> _DATA SHOWN_
━━━━━━
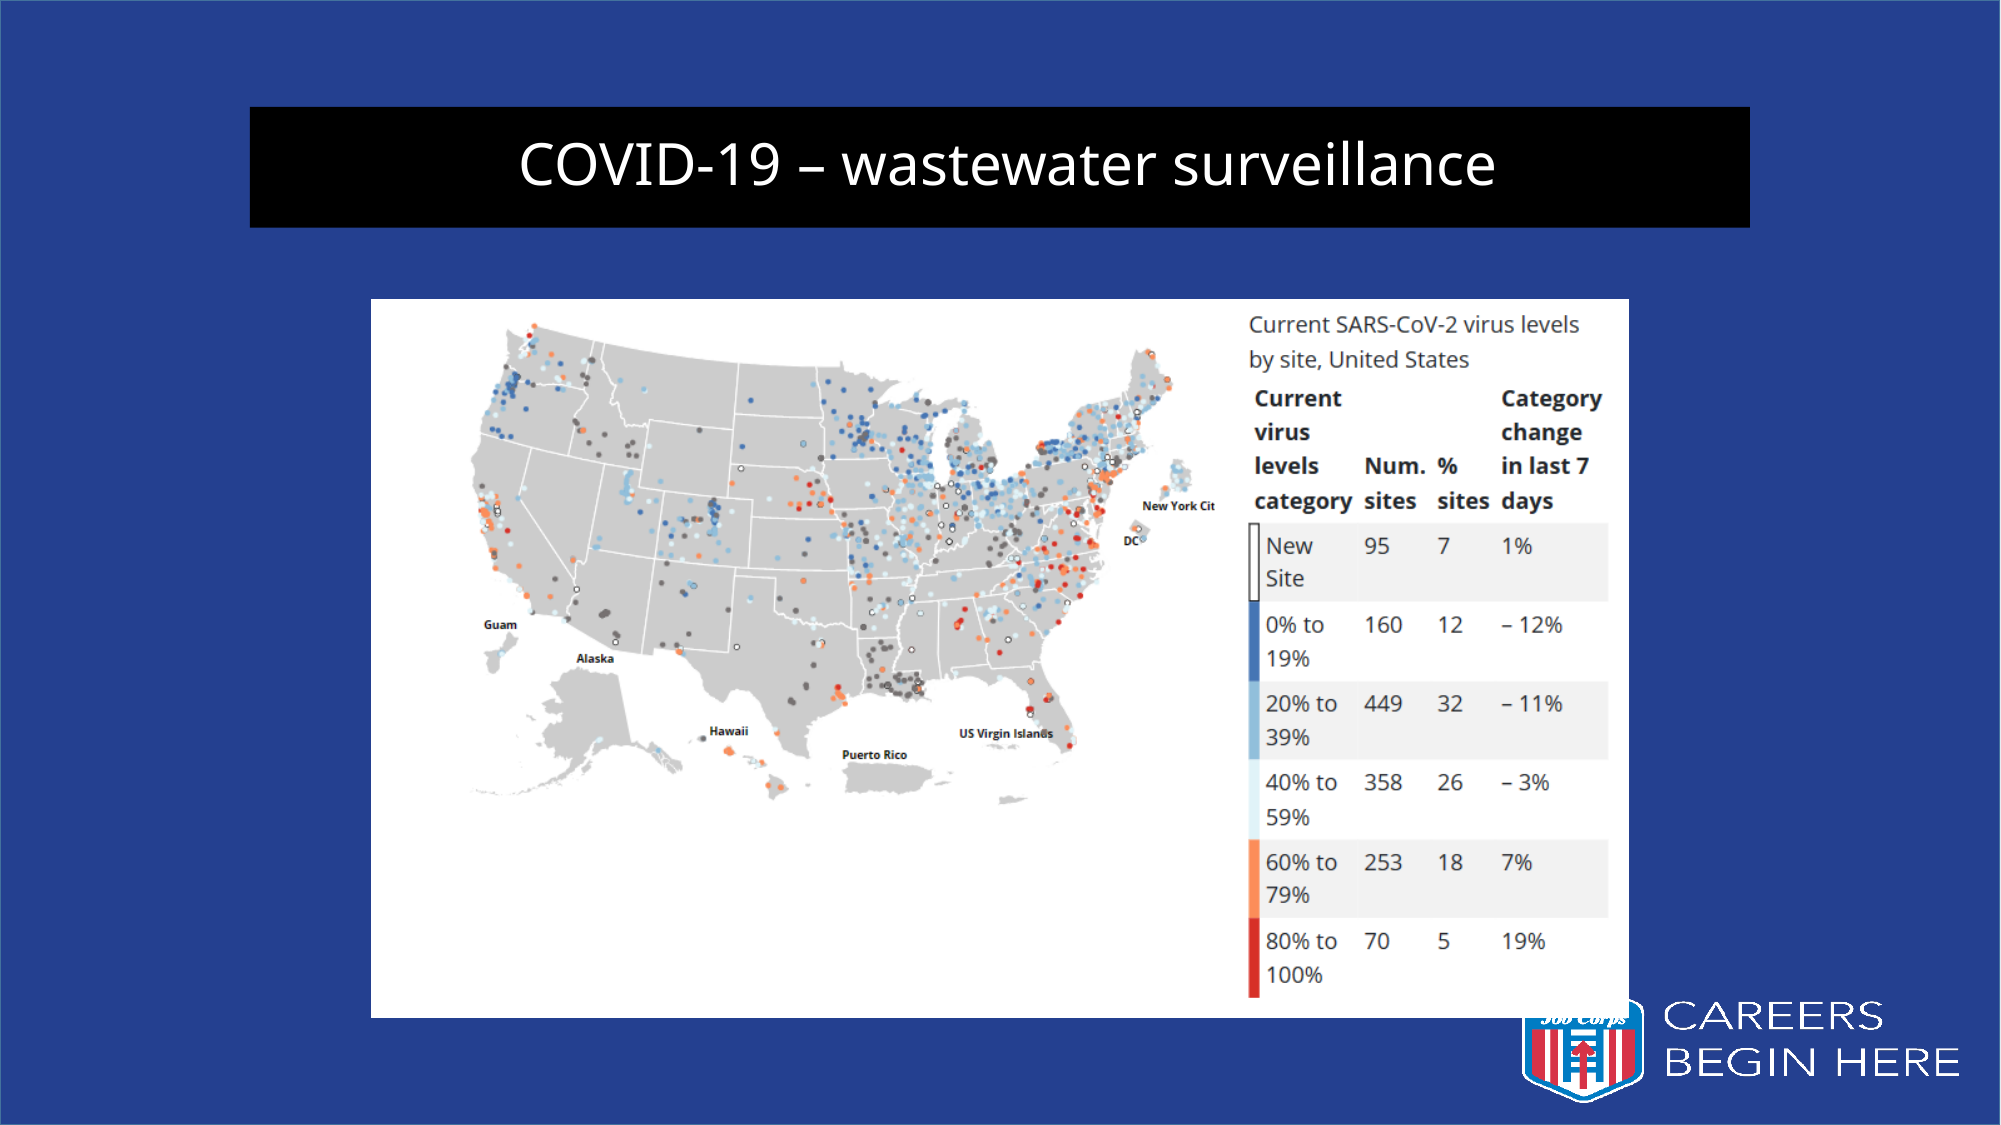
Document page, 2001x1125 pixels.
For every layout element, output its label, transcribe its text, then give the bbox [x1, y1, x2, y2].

text_box [249, 106, 1751, 229]
title COVID-19 – wastewater surveillance [318, 105, 1698, 228]
picture [371, 299, 1959, 1103]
━━━━━━
> _DIRECTIONS_
Restate the data above word for word, omitting every picture.

> _RESPONSE TO THIS TASK_
Document page, 2001x1125 pixels.
For every layout element, output its label, transcribe its text, then give the bbox [x1, y1, x2, y2].

text_box [249, 106, 1751, 229]
title COVID-19 – wastewater surveillance [318, 105, 1698, 228]
picture [371, 299, 1959, 1103]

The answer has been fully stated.